Kompas.com - 18/10/2016, 15:28 WIB
Truk sampah milik Dinas Kebersihan DKI beroperasi di TPST  Bantargebang, Bekasi Kompas.com/David Oliver PurbaTruk sampah milik Dinas Kebersihan DKI beroperasi di TPST Bantargebang, Bekasi
|
EditorIndra Akuntono


JAKARTA, KOMPAS.com -
Gubernur DKI Jakarta Basuki Tjahaja Purnama atau Ahok sempat heran dengan antrean truk di Tempat Pembuangan Sampah Terpadu (TPST) Bantargebang yang mencapai 12 jam pada Minggu (16/10/2016).

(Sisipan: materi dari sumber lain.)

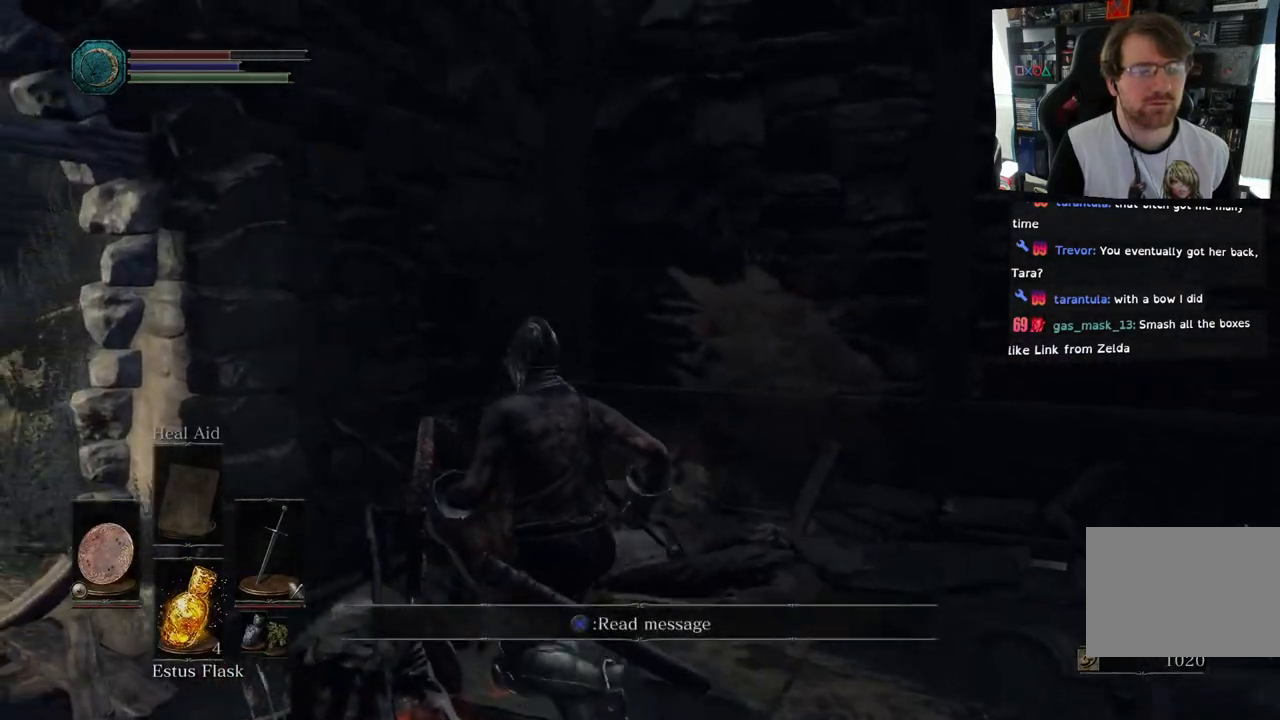
{"buttons": ["R1"], "left_stick": "up", "right_stick": "down-right", "events": [[117, "left_stick", "up"], [233, "right_stick", "down-right"], [500, "R1", "down"]]}
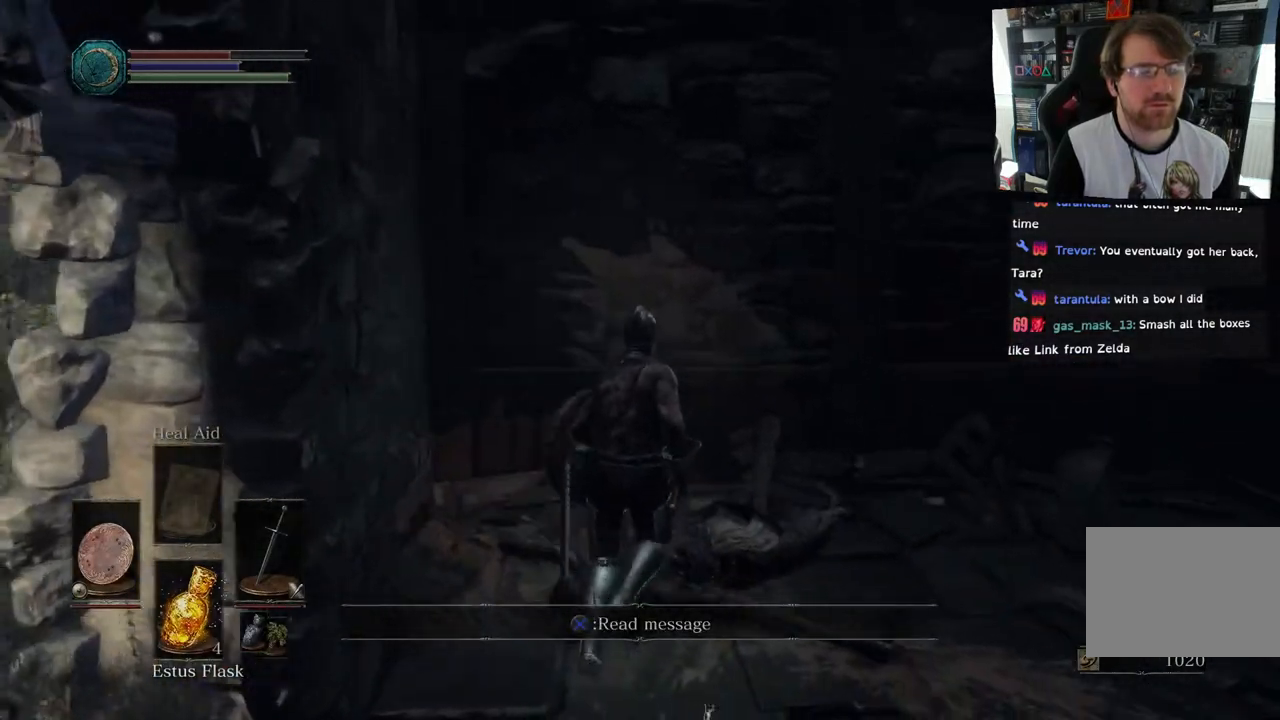
{"buttons": [], "left_stick": "up", "right_stick": "right", "events": [[150, "R1", "up"], [150, "right_stick", "right"]]}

Menurut Wakil Kepala Dinas Kebersihan DKI Jakarta Ali Maulana Hakim, ada beberapa penyebab yang memicu lamanya antrean saat truk akan masuk ke TPST Bantargebang.

Penyebab pertama, kata Ali, karena faktor cuaca. Proses pembuangan sampah akan berhenti selama hujan deras mengguyur TPST Bantargebang.

"Itu bisa terkendala karena kita takut longsor. Ini pasti kita ada stop sedikit," kata Ali, di Kantor Dinas Kebersihan DKI Jakarta, Cililitan, Jakarta Timur, Selasa (18/10/2016).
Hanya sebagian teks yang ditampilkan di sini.